Saint John's School of Ontario (SJSO) was the third of three private Anglican boys' boarding schools in Toronto founded on conservative Anglican ideas and the notion that children were not challenged by present-day society. The two other defunct schools are Saint John's Cathedral Boys' School (Winnipeg), and Saint John's School of Alberta (closed 2008). The school's program included academics, outdoor education, and chores. Corporal punishment, in the form of hard paddlings delivered to the student's buttocks, was frequently administered at all three schools.

The school, founded in 1977, is best known for the canoeing disaster on Lake Timiskaming on 11 June 1978, where 12 children and 1 volunteer died of hypothermia, after their canoes capsized.  Inexperience and poor planning were blamed for the accident according to  books written by James Raffan and Scott Sorenson about the disaster.  Despite the tragedy and probable liability, none of the parents of the deceased took legal action against the school.  The parents' understanding of the accident contrasts with that put forward in Raffan's book that it was simply a terrible accident and that their sons had been the beneficiaries of good education and experiences, except for the canoeing deaths, would have been considered positively.

• [Questions to answer]
a – What does the passage on Saint John's School of Ontario say, summed up in two sentences?
b – Can you output the passage on Saint John's School of Ontario word for word from "The school, founded" to "been considered positively."?

Records from a collection
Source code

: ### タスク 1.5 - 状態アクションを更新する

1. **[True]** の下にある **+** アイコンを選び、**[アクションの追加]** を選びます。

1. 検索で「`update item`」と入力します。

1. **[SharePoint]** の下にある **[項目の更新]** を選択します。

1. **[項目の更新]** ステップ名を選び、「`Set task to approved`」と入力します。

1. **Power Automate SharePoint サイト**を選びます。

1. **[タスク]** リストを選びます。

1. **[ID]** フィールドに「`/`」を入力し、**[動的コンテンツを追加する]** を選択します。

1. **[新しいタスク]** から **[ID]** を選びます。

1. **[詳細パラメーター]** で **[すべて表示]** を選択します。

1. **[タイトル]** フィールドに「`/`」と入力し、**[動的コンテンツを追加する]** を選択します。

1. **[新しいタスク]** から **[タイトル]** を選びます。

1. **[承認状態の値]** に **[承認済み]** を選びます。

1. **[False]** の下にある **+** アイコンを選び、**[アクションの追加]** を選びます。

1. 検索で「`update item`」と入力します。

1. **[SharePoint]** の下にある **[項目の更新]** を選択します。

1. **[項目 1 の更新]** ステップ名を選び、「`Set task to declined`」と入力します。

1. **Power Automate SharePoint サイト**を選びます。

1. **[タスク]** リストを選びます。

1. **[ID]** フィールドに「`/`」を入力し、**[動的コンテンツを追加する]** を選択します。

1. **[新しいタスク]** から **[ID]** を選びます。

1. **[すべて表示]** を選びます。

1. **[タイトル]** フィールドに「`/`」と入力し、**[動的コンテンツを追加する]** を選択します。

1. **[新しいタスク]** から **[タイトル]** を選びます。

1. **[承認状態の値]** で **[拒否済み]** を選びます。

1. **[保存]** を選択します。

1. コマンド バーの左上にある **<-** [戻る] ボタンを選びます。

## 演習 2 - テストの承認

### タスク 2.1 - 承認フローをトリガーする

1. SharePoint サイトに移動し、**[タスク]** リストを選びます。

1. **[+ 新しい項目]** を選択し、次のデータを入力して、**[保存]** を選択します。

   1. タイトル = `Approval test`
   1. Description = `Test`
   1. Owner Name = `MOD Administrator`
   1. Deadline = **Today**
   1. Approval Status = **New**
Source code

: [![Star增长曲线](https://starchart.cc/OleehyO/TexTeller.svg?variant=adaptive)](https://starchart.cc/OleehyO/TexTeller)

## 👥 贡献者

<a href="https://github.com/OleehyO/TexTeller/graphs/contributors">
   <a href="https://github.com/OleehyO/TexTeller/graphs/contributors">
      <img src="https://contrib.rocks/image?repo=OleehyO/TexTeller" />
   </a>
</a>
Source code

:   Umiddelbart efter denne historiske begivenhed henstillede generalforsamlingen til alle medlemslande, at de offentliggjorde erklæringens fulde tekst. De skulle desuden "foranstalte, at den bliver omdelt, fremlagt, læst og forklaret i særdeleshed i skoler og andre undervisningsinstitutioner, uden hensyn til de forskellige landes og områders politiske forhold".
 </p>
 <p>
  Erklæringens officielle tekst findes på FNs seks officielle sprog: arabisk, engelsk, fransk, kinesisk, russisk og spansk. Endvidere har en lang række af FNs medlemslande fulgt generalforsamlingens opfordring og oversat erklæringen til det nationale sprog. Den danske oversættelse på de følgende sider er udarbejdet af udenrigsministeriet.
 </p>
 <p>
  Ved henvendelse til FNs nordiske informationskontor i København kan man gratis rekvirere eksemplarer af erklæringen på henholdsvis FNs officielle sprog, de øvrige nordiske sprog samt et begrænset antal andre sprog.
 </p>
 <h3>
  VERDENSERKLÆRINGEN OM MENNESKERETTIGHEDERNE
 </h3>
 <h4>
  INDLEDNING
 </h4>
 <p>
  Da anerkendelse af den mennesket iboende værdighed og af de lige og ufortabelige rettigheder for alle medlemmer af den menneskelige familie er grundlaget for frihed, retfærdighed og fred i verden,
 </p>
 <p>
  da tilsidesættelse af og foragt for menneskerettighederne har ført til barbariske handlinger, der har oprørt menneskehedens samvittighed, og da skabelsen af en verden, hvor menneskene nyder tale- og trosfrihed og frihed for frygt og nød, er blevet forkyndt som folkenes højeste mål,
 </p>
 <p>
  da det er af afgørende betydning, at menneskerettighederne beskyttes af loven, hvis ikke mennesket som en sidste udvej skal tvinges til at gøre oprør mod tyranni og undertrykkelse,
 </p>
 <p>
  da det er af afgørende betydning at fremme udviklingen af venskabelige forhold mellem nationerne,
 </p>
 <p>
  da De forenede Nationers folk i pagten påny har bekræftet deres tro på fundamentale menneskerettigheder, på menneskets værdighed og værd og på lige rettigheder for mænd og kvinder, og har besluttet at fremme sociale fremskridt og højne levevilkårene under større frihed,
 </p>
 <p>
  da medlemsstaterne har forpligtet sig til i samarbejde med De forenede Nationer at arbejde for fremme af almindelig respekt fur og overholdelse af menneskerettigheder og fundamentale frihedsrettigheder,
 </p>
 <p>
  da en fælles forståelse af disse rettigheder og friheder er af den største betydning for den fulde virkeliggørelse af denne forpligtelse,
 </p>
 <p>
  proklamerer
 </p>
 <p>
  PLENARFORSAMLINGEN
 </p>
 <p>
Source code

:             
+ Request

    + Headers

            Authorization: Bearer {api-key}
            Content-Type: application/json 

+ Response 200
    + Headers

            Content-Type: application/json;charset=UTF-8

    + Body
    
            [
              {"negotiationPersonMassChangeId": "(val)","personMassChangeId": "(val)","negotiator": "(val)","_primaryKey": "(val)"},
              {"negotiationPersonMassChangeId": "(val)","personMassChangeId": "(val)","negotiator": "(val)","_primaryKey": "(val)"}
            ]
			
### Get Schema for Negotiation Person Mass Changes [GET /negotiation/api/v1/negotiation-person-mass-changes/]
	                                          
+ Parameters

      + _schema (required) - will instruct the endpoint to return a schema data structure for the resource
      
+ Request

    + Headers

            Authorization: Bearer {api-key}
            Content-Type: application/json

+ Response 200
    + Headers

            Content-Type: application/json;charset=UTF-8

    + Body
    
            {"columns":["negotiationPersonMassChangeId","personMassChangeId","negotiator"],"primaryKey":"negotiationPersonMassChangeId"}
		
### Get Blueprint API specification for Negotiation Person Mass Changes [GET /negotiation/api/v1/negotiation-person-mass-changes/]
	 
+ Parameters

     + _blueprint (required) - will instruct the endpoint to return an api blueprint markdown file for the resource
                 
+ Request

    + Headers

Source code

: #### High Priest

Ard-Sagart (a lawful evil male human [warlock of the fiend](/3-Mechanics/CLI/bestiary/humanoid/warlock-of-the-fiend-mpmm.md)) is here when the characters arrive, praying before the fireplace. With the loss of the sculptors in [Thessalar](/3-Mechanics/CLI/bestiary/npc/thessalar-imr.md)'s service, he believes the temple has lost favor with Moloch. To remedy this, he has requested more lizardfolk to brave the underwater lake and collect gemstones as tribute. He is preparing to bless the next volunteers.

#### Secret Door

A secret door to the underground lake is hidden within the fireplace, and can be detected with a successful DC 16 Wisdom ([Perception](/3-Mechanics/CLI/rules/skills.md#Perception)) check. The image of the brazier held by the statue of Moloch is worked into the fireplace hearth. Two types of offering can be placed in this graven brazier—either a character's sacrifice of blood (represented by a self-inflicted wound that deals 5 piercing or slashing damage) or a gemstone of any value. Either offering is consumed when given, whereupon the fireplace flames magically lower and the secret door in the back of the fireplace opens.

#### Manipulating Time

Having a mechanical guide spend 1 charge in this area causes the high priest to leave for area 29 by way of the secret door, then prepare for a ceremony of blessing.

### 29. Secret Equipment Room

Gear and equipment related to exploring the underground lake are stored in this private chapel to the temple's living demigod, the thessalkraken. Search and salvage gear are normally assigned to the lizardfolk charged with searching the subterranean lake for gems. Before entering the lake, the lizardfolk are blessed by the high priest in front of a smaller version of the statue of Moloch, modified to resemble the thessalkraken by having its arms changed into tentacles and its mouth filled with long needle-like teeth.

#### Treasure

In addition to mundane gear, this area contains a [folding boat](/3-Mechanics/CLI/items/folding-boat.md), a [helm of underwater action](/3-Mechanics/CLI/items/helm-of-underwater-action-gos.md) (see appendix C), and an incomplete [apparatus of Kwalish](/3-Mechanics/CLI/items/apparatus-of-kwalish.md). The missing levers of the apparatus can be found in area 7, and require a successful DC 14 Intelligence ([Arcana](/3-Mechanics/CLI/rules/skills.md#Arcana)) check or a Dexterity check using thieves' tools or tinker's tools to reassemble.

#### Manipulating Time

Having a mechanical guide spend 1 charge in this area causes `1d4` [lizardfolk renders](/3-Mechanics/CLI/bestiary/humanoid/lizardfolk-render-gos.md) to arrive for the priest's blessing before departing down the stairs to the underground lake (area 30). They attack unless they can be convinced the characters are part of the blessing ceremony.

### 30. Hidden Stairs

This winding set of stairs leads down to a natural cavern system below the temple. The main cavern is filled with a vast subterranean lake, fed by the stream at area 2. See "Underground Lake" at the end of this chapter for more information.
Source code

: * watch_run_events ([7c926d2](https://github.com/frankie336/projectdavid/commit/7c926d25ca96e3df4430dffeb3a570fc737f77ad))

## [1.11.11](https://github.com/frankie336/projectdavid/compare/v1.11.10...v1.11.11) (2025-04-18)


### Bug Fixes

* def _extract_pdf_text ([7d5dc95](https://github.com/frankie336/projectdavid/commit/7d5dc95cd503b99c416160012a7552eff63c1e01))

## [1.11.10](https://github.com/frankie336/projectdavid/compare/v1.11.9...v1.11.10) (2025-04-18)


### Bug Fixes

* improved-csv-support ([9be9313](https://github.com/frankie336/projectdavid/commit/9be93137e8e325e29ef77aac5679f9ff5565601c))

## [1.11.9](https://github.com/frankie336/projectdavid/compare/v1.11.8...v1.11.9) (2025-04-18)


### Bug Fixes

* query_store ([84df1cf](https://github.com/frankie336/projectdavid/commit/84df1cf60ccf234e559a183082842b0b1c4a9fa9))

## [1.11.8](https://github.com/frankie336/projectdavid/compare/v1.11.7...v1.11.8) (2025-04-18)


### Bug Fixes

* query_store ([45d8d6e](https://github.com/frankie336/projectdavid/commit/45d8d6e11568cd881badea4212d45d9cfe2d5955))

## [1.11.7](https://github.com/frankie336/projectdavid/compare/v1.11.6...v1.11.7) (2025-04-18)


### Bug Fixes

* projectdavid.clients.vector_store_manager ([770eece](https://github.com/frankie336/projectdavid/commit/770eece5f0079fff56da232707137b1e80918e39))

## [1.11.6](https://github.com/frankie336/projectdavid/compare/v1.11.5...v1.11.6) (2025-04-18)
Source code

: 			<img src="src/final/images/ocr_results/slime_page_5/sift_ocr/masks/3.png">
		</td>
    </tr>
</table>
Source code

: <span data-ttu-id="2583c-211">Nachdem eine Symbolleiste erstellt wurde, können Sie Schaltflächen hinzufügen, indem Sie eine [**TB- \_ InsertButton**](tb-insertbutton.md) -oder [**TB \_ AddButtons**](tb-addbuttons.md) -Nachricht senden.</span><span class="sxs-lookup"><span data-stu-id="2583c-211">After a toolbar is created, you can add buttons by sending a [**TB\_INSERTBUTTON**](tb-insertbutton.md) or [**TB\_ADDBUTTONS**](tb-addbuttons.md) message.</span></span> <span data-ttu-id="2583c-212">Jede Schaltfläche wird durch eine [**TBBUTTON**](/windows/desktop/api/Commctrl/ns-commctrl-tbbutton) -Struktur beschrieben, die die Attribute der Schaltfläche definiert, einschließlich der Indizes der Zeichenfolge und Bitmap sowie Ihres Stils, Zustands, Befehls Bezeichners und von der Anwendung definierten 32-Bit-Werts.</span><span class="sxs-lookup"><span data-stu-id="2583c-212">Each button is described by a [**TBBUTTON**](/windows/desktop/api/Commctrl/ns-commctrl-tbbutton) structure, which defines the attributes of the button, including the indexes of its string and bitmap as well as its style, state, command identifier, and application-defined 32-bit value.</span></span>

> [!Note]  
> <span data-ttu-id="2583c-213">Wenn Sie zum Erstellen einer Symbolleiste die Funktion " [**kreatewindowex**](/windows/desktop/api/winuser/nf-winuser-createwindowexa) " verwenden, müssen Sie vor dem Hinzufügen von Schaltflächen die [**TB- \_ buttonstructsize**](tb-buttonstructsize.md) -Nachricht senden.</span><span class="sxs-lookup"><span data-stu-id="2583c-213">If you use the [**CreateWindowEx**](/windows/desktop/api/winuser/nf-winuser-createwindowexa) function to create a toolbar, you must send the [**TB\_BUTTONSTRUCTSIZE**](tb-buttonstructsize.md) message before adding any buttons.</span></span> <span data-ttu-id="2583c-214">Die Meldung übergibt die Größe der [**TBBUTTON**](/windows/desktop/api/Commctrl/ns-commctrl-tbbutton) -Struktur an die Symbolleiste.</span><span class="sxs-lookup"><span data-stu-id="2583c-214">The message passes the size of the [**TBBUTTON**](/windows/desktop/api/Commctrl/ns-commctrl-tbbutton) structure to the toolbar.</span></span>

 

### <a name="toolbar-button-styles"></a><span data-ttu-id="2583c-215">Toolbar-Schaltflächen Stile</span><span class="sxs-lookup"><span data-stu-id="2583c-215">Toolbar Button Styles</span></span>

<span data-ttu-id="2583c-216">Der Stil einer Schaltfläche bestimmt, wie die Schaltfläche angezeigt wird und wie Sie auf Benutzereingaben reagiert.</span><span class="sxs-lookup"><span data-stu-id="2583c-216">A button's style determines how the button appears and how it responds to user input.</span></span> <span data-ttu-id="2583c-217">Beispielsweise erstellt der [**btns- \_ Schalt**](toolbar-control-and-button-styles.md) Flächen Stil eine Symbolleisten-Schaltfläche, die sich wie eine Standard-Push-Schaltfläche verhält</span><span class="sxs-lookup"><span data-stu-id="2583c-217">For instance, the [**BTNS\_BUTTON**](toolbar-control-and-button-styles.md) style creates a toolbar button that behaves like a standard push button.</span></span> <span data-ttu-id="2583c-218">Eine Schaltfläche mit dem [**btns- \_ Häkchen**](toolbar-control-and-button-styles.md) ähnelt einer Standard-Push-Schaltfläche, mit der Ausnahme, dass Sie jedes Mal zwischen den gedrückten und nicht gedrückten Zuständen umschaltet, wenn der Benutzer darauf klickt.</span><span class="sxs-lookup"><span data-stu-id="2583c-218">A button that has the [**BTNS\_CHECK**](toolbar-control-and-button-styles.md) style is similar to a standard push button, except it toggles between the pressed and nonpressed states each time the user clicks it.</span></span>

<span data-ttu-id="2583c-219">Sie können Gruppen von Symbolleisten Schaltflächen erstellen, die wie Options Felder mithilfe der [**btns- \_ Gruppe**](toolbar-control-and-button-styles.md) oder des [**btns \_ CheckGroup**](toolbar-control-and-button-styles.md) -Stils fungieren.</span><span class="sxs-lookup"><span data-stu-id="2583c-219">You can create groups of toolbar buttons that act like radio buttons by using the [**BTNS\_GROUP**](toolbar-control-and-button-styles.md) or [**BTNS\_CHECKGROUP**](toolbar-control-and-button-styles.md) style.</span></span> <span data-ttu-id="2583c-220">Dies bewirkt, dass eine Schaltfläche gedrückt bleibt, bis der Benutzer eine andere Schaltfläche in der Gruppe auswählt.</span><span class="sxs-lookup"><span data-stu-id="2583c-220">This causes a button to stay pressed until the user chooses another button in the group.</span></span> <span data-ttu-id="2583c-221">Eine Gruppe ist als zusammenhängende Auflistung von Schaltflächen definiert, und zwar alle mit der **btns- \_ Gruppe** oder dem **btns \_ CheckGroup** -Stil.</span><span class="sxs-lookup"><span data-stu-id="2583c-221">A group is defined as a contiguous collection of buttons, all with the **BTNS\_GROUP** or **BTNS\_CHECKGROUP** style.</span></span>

• [Solution list]
a – Saint John's School of Ontario was a private Anglican boys' boarding school in Toronto, founded in 1977, whose program combined academics, outdoor education, and chores, and where hard paddlings were frequently administered as corporal punishment. It is best known for the canoeing disaster on Lake Timiskaming on 11 June 1978, in which 12 children and 1 volunteer died of hypothermia after their canoes capsized, an accident that books by James Raffan and Scott Sorenson blame on inexperience and poor planning.

b –
The school, founded in 1977, is best known for the canoeing disaster on Lake Timiskaming on 11 June 1978, where 12 children and 1 volunteer died of hypothermia, after their canoes capsized.  Inexperience and poor planning were blamed for the accident according to  books written by James Raffan and Scott Sorenson about the disaster.  Despite the tragedy and probable liability, none of the parents of the deceased took legal action against the school.  The parents' understanding of the accident contrasts with that put forward in Raffan's book that it was simply a terrible accident and that their sons had been the beneficiaries of good education and experiences, except for the canoeing deaths, would have been considered positively.